── Source material ──

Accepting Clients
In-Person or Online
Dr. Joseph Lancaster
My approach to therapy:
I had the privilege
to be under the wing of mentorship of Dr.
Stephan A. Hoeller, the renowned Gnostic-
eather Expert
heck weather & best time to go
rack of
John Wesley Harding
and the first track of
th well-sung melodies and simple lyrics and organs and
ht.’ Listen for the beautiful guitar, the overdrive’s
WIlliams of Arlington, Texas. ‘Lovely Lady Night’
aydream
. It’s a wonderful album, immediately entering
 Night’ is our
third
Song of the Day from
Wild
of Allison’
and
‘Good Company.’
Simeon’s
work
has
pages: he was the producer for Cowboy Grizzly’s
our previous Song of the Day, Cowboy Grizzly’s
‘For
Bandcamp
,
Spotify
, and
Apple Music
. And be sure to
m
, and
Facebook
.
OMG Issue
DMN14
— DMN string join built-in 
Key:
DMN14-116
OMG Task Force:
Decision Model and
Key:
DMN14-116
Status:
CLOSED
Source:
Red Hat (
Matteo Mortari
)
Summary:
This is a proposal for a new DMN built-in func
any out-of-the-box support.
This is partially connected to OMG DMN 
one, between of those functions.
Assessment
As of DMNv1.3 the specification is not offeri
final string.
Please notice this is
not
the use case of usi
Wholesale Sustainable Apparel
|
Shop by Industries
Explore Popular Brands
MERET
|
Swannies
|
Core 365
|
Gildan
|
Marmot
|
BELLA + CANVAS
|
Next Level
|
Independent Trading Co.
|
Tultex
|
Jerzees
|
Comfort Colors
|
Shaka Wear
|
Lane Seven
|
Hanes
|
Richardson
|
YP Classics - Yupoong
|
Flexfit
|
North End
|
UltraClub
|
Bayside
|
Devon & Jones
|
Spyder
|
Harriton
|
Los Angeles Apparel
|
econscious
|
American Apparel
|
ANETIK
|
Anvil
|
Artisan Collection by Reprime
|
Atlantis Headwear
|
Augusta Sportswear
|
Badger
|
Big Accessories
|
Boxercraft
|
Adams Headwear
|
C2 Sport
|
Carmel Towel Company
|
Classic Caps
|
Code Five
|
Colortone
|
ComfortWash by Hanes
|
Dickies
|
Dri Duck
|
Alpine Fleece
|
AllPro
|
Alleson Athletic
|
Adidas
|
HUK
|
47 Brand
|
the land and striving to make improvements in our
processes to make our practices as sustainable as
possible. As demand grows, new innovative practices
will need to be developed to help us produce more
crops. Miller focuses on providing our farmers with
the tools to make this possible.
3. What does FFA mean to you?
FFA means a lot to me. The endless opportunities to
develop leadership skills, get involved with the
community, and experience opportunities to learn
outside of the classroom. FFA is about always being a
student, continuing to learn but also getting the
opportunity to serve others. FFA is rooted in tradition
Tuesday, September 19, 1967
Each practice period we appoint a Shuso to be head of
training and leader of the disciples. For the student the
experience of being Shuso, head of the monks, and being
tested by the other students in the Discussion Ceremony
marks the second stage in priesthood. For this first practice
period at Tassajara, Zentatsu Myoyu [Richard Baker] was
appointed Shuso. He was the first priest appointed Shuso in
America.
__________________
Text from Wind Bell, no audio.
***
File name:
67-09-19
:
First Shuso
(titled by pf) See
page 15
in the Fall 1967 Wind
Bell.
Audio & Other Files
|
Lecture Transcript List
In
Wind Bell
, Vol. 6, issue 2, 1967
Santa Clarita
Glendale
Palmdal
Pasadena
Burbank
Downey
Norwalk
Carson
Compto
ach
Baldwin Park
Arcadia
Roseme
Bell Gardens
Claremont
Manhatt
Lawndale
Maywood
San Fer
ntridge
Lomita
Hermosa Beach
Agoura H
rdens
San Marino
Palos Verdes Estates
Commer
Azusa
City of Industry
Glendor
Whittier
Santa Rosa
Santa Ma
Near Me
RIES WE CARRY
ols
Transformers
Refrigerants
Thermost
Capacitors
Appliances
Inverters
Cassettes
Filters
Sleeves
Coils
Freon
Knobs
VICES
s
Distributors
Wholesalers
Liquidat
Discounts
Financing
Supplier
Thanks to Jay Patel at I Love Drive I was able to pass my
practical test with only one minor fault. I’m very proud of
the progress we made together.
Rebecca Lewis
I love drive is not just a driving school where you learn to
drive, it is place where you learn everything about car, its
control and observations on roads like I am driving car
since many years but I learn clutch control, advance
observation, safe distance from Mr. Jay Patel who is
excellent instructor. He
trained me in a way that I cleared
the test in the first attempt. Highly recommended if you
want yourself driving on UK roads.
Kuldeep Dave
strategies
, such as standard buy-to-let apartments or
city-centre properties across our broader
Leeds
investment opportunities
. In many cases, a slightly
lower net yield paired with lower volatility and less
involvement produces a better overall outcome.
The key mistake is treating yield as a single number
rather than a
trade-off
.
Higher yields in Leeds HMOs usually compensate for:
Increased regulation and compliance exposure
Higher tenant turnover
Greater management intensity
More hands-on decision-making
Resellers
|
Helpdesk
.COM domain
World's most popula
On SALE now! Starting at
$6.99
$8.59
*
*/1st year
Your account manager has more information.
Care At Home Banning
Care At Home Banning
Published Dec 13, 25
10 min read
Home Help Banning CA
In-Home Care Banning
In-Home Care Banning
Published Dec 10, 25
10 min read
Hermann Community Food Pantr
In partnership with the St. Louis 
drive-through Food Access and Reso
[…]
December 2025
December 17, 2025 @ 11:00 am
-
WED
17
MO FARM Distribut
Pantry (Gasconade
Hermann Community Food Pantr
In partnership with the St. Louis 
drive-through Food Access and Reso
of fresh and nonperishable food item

───

**Your assignment**
Now that the records have been shown, restate each one word for word.

**Solution below**
Accepting Clients
In-Person or Online
Dr. Joseph Lancaster
My approach to therapy:
I had the privilege
to be under the wing of mentorship of Dr.
Stephan A. Hoeller, the renowned Gnostic-
eather Expert
heck weather & best time to go
rack of
John Wesley Harding
and the first track of
th well-sung melodies and simple lyrics and organs and
ht.’ Listen for the beautiful guitar, the overdrive’s
WIlliams of Arlington, Texas. ‘Lovely Lady Night’
aydream
. It’s a wonderful album, immediately entering
 Night’ is our
third
Song of the Day from
Wild
of Allison’
and
‘Good Company.’
Simeon’s
work
has
pages: he was the producer for Cowboy Grizzly’s
our previous Song of the Day, Cowboy Grizzly’s
‘For
Bandcamp
,
Spotify
, and
Apple Music
. And be sure to
m
, and
Facebook
.
OMG Issue
DMN14
— DMN string join built-in 
Key:
DMN14-116
OMG Task Force:
Decision Model and
Key:
DMN14-116
Status:
CLOSED
Source:
Red Hat (
Matteo Mortari
)
Summary:
This is a proposal for a new DMN built-in func
any out-of-the-box support.
This is partially connected to OMG DMN 
one, between of those functions.
Assessment
As of DMNv1.3 the specification is not offeri
final string.
Please notice this is
not
the use case of usi
Wholesale Sustainable Apparel
|
Shop by Industries
Explore Popular Brands
MERET
|
Swannies
|
Core 365
|
Gildan
|
Marmot
|
BELLA + CANVAS
|
Next Level
|
Independent Trading Co.
|
Tultex
|
Jerzees
|
Comfort Colors
|
Shaka Wear
|
Lane Seven
|
Hanes
|
Richardson
|
YP Classics - Yupoong
|
Flexfit
|
North End
|
UltraClub
|
Bayside
|
Devon & Jones
|
Spyder
|
Harriton
|
Los Angeles Apparel
|
econscious
|
American Apparel
|
ANETIK
|
Anvil
|
Artisan Collection by Reprime
|
Atlantis Headwear
|
Augusta Sportswear
|
Badger
|
Big Accessories
|
Boxercraft
|
Adams Headwear
|
C2 Sport
|
Carmel Towel Company
|
Classic Caps
|
Code Five
|
Colortone
|
ComfortWash by Hanes
|
Dickies
|
Dri Duck
|
Alpine Fleece
|
AllPro
|
Alleson Athletic
|
Adidas
|
HUK
|
47 Brand
|
the land and striving to make improvements in our
processes to make our practices as sustainable as
possible. As demand grows, new innovative practices
will need to be developed to help us produce more
crops. Miller focuses on providing our farmers with
the tools to make this possible.
3. What does FFA mean to you?
FFA means a lot to me. The endless opportunities to
develop leadership skills, get involved with the
community, and experience opportunities to learn
outside of the classroom. FFA is about always being a
student, continuing to learn but also getting the
opportunity to serve others. FFA is rooted in tradition
Tuesday, September 19, 1967
Each practice period we appoint a Shuso to be head of
training and leader of the disciples. For the student the
experience of being Shuso, head of the monks, and being
tested by the other students in the Discussion Ceremony
marks the second stage in priesthood. For this first practice
period at Tassajara, Zentatsu Myoyu [Richard Baker] was
appointed Shuso. He was the first priest appointed Shuso in
America.
__________________
Text from Wind Bell, no audio.
***
File name:
67-09-19
:
First Shuso
(titled by pf) See
page 15
in the Fall 1967 Wind
Bell.
Audio & Other Files
|
Lecture Transcript List
In
Wind Bell
, Vol. 6, issue 2, 1967
Santa Clarita
Glendale
Palmdal
Pasadena
Burbank
Downey
Norwalk
Carson
Compto
ach
Baldwin Park
Arcadia
Roseme
Bell Gardens
Claremont
Manhatt
Lawndale
Maywood
San Fer
ntridge
Lomita
Hermosa Beach
Agoura H
rdens
San Marino
Palos Verdes Estates
Commer
Azusa
City of Industry
Glendor
Whittier
Santa Rosa
Santa Ma
Near Me
RIES WE CARRY
ols
Transformers
Refrigerants
Thermost
Capacitors
Appliances
Inverters
Cassettes
Filters
Sleeves
Coils
Freon
Knobs
VICES
s
Distributors
Wholesalers
Liquidat
Discounts
Financing
Supplier
Thanks to Jay Patel at I Love Drive I was able to pass my
practical test with only one minor fault. I’m very proud of
the progress we made together.
Rebecca Lewis
I love drive is not just a driving school where you learn to
drive, it is place where you learn everything about car, its
control and observations on roads like I am driving car
since many years but I learn clutch control, advance
observation, safe distance from Mr. Jay Patel who is
excellent instructor. He
trained me in a way that I cleared
the test in the first attempt. Highly recommended if you
want yourself driving on UK roads.
Kuldeep Dave
strategies
, such as standard buy-to-let apartments or
city-centre properties across our broader
Leeds
investment opportunities
. In many cases, a slightly
lower net yield paired with lower volatility and less
involvement produces a better overall outcome.
The key mistake is treating yield as a single number
rather than a
trade-off
.
Higher yields in Leeds HMOs usually compensate for:
Increased regulation and compliance exposure
Higher tenant turnover
Greater management intensity
More hands-on decision-making
Resellers
|
Helpdesk
.COM domain
World's most popula
On SALE now! Starting at
$6.99
$8.59
*
*/1st year
Your account manager has more information.
Care At Home Banning
Care At Home Banning
Published Dec 13, 25
10 min read
Home Help Banning CA
In-Home Care Banning
In-Home Care Banning
Published Dec 10, 25
10 min read
Hermann Community Food Pantr
In partnership with the St. Louis 
drive-through Food Access and Reso
[…]
December 2025
December 17, 2025 @ 11:00 am
-
WED
17
MO FARM Distribut
Pantry (Gasconade
Hermann Community Food Pantr
In partnership with the St. Louis 
drive-through Food Access and Reso
of fresh and nonperishable food item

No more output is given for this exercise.